REQUIRED ACTION
The lines in the listing below are to be given again exactly, starting at the line holding "middle mcp: (286, 786)" and ending at the line holding "index mcp: (343, 343)". Do not include pictures.

GIVEN INFORMATION
-=-=-
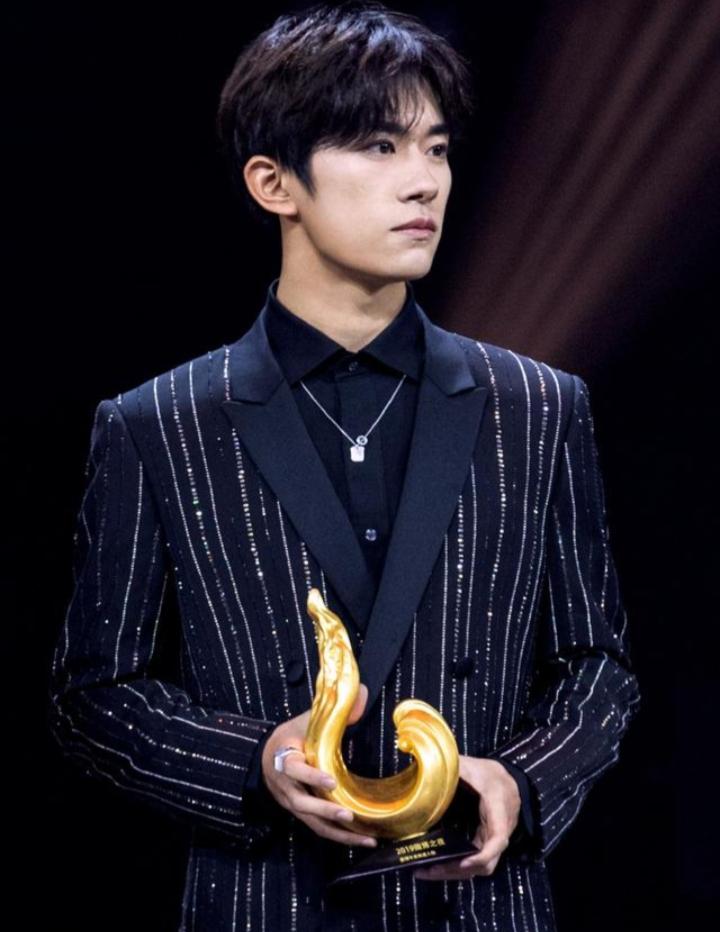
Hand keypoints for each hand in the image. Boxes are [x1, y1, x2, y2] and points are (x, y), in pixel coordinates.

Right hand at [260, 682, 377, 848]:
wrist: (266, 754)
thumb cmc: (292, 735)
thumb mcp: (307, 720)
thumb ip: (333, 712)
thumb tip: (363, 695)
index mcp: (284, 759)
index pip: (295, 771)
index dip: (312, 777)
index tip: (331, 782)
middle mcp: (286, 786)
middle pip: (303, 804)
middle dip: (326, 812)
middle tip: (349, 816)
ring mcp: (291, 803)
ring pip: (312, 822)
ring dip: (338, 833)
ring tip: (364, 838)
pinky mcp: (300, 813)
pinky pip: (318, 828)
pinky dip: (339, 837)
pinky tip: (360, 840)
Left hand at [414, 756, 520, 880]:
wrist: (505, 777)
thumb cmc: (487, 772)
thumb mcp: (469, 766)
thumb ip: (451, 768)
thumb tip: (426, 767)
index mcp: (498, 806)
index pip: (498, 838)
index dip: (482, 854)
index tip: (462, 862)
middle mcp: (499, 829)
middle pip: (485, 862)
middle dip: (457, 870)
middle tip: (428, 870)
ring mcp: (493, 839)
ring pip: (479, 866)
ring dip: (453, 872)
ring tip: (426, 871)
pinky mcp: (485, 842)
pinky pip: (474, 860)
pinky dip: (456, 865)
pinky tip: (436, 863)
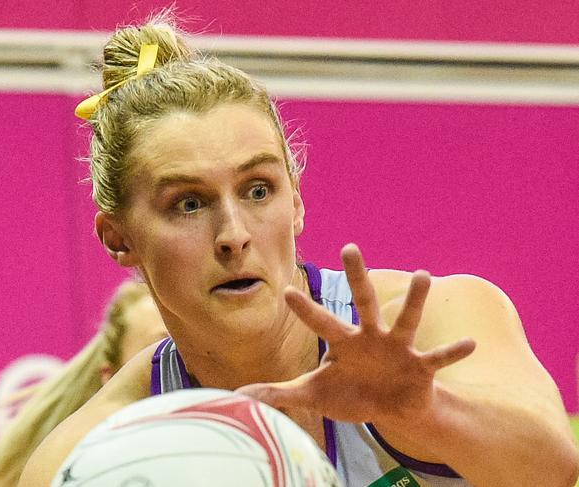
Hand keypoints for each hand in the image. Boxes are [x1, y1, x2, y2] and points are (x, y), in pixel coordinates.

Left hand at [237, 243, 475, 424]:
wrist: (392, 408)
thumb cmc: (351, 394)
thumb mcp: (313, 394)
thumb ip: (279, 394)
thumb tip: (238, 396)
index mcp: (343, 343)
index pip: (321, 322)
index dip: (305, 309)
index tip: (287, 290)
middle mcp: (370, 338)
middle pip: (362, 302)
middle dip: (355, 276)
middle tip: (348, 247)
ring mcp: (397, 349)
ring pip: (405, 319)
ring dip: (414, 299)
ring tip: (423, 275)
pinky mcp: (420, 367)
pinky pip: (438, 358)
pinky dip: (452, 352)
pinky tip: (469, 344)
-=-=-
RESULT OF THIS EXERCISE
middle mcp: (286, 786)
middle pip: (303, 804)
middle dip: (326, 812)
middle tip: (349, 816)
ring mcp: (291, 803)
ring pip: (312, 822)
ring dip: (338, 833)
ring tip: (364, 838)
pinky mcp: (300, 813)
pinky pip: (318, 828)
pinky dip: (339, 837)
pinky tip: (360, 840)
Left hand at [414, 756, 520, 880]:
wrist: (505, 777)
thumb cmc: (487, 772)
thumb mcp: (469, 766)
thumb ip: (451, 768)
thumb tip: (426, 767)
index mcp: (498, 806)
index pip: (498, 838)
index dip: (482, 854)
index tip: (462, 862)
middle mcp: (499, 829)
middle pip: (485, 862)
middle dip: (457, 870)
middle tip: (428, 870)
ring mcp: (493, 839)
ring pip: (479, 866)
ring dip: (453, 872)
ring tip: (426, 871)
pinky mcp: (485, 842)
pinky pip: (474, 860)
pinky dip: (456, 865)
pinky tip: (436, 863)
Hand keypoints for each hand in the image. Boxes are [x1, y1, x2, y2] and points are (x, y), in pixel coordinates.

Left hand at [237, 243, 475, 424]:
wrist: (392, 408)
thumb cmc: (351, 394)
thumb mcp: (313, 394)
thumb ip: (279, 394)
thumb tip: (238, 396)
index mcp: (343, 343)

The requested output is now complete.